Tout cela pour une idée, plus exactement pour avoir le droit de démarrer une collaboration, ou encore avoir la chance d’être publié ou affiché, pour gagner des honoraires que l’on espère immenses ! Quelle grandeur ! Quelle dérision ! »
[12]
Avant même de rencontrer son client potentiel, l’agence liste les premières tâches. Elle collecte des informations sur le contexte : qui est l’annonceur, comment se présente le marché, que peut-on dire sur le produit et ses consommateurs... Ce travail d’enquête et d’analyse permet de mieux comprendre le contexte dans lequel s’inscrit la demande du commanditaire. Le but est de poser le problème de communication susceptible d’être résolu par la publicité. A titre d’exemple, pour Havas et Maison du Café, le problème était facile à poser mais difficile à résoudre : quelle idée créative pouvait faire décoller la marque et lui faire rattraper Jacques Vabre, marque leader sur le marché ?
Lors de la première rencontre, tout le personnel de l’agence écoute. L’annonceur a rédigé un « briefing » (le premier d’une longue série !). Cela permet de formuler la demande et le point de vue unifié de tout le management de l’annonceur, de son Président au chef de produit qui gère la marque. C’est aussi l’occasion de fixer des délais et un budget raisonnables. Une fois l’exposé terminé, les discussions vont bon train : elles ont pour but de mieux cerner la demande de l’annonceur. L’agence complètera sa compréhension du problème par ses propres études et recherches afin d’établir un brief approfondi. Véritable cahier des charges, ce document de 5 à 6 pages dactylographiées sert de « bible » à toutes les équipes, bible qui peut être amendée. Son rédaction n’a rien de définitif : au fil des rencontres et des relectures, les recommandations de l’agence à l’annonceur ne cessent de s’affiner et le brief porte la trace de cette évolution.
L’agence prépare ensuite la stratégie marketing et la stratégie de communication.
De la stratégie à la création
Quand le problème de communication est compris et analysé, l’agence sélectionne une ou plusieurs équipe de créatifs (C’est souvent le cas dans les grosses agences, où le principe d’émulation vaut comme règle absolue).
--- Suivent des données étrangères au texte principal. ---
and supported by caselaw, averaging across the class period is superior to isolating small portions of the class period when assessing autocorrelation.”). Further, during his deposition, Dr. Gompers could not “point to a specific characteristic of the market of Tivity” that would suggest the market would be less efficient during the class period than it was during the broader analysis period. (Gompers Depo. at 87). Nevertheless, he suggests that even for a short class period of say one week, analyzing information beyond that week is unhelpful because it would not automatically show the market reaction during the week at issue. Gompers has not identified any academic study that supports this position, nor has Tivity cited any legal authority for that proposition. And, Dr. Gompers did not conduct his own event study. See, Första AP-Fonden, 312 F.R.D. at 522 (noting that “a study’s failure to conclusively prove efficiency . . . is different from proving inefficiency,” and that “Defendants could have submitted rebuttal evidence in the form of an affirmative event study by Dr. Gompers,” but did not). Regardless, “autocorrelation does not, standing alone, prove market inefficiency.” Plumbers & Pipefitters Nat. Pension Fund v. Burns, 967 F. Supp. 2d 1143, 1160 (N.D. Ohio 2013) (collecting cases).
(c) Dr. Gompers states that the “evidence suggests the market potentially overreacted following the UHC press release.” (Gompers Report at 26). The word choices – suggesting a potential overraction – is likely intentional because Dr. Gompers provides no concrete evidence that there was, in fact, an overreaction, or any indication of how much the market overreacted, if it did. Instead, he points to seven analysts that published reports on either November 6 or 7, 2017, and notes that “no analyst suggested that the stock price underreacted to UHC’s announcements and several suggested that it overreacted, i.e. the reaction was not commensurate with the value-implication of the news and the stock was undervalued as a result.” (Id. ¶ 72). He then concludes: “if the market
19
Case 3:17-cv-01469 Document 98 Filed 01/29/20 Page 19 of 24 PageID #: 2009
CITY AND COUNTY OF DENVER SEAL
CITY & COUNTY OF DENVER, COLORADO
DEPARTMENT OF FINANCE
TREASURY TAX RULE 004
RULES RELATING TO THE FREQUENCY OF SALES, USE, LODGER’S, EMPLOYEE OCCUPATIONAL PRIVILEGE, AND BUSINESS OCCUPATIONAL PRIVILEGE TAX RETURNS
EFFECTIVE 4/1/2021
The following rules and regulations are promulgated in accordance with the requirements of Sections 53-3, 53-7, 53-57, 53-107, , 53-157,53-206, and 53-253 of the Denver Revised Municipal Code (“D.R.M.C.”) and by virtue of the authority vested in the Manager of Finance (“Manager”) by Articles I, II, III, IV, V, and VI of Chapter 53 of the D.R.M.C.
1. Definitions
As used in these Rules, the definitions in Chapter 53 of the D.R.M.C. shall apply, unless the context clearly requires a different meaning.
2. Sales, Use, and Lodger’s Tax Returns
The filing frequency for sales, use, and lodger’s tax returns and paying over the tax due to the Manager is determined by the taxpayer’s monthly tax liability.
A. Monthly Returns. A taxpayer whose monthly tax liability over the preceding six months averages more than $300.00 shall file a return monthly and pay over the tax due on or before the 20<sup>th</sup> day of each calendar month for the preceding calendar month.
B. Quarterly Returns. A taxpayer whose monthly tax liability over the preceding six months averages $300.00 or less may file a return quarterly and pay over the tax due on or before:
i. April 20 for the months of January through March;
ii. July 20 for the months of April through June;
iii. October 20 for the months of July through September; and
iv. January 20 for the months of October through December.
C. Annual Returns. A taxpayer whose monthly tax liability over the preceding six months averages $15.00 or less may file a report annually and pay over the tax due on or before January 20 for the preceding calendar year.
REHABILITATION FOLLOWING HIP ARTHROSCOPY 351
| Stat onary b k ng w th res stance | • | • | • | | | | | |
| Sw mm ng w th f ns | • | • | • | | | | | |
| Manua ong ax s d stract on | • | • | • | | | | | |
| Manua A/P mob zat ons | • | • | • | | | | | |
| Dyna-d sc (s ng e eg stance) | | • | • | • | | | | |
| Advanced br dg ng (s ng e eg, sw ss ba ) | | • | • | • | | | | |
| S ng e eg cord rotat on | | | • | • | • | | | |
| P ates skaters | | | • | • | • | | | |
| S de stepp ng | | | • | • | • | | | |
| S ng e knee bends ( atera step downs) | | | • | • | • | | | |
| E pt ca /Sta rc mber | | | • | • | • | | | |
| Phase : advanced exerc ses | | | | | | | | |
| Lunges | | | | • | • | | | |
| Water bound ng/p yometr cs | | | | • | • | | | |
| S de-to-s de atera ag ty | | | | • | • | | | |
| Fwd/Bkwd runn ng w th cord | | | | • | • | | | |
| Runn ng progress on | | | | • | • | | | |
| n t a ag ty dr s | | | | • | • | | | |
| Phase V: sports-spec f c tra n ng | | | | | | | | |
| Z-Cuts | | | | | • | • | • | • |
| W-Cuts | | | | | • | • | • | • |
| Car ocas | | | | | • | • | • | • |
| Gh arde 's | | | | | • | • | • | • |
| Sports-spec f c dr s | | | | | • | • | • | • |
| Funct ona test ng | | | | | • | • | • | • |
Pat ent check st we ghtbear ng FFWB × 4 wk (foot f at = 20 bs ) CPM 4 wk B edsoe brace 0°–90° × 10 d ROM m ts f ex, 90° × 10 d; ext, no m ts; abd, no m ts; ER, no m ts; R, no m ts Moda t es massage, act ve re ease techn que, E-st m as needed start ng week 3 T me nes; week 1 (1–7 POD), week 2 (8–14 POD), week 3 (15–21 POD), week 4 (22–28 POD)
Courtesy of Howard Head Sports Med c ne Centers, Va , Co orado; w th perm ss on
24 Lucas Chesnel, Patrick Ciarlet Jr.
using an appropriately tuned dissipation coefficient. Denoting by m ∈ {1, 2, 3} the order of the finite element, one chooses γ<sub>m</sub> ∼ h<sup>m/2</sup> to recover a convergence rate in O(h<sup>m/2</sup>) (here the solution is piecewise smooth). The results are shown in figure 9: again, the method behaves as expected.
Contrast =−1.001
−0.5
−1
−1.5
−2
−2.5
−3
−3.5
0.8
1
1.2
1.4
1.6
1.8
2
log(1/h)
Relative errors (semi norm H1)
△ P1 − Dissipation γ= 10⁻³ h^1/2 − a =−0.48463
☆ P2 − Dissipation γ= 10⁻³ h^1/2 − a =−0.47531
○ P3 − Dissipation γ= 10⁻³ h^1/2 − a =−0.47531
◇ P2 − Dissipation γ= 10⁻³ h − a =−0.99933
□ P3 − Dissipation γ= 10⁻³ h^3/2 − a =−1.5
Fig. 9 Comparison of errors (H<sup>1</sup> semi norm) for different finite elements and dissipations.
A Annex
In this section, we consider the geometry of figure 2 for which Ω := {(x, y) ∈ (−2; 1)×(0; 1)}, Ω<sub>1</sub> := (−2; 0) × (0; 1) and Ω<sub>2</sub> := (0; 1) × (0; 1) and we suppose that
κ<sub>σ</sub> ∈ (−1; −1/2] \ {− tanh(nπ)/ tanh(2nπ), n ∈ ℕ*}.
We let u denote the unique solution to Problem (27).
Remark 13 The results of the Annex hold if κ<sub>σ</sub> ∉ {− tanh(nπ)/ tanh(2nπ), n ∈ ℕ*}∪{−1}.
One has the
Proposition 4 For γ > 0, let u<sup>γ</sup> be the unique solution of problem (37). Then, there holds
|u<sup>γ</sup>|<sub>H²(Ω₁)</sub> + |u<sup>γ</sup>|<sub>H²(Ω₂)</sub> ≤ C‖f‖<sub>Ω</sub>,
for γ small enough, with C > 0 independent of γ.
Le concepteur-rédacteur et le directeur artistique entrent en scène. C’est devenu une habitude de les faire travailler en tandem, comme si message écrit et message visuel avaient besoin de ce jeu de miroir pour se développer.
Pour guider les créatifs dans leur démarche, on met à leur disposition un P.T.C (Plan de Travail Créatif [13] ). Il s’agit d’un document synthétique résumant ce que le message publicitaire veut communiquer et reprenant les éléments essentiels du brief. La plupart des agences utilise le modèle formalisé par Young and Rubicam, à l’inchangeable structure. Fait principal, présenté comme un diagnostic clair et dense, problème à résoudre, objectif de la publicité, stratégie créative (cible, concurrents, promesse [14] , supports [15] ), instructions et contraintes éventuelles (par exemple : respect de la loi, reprise obligatoire d’un logo) : telles sont les cinq incontournables rubriques qui balisent les sentiers de la création. Tandis que les deux créatifs élaborent les premiers scénarii, sont montés le plan média général, les programmes de promotion, le planning des relations publiques. Après environ huit semaines d’intense activité, toutes les données sont croisées et peut avoir lieu la première présentation, en grandes pompes, devant l’Etat Major de l’annonceur.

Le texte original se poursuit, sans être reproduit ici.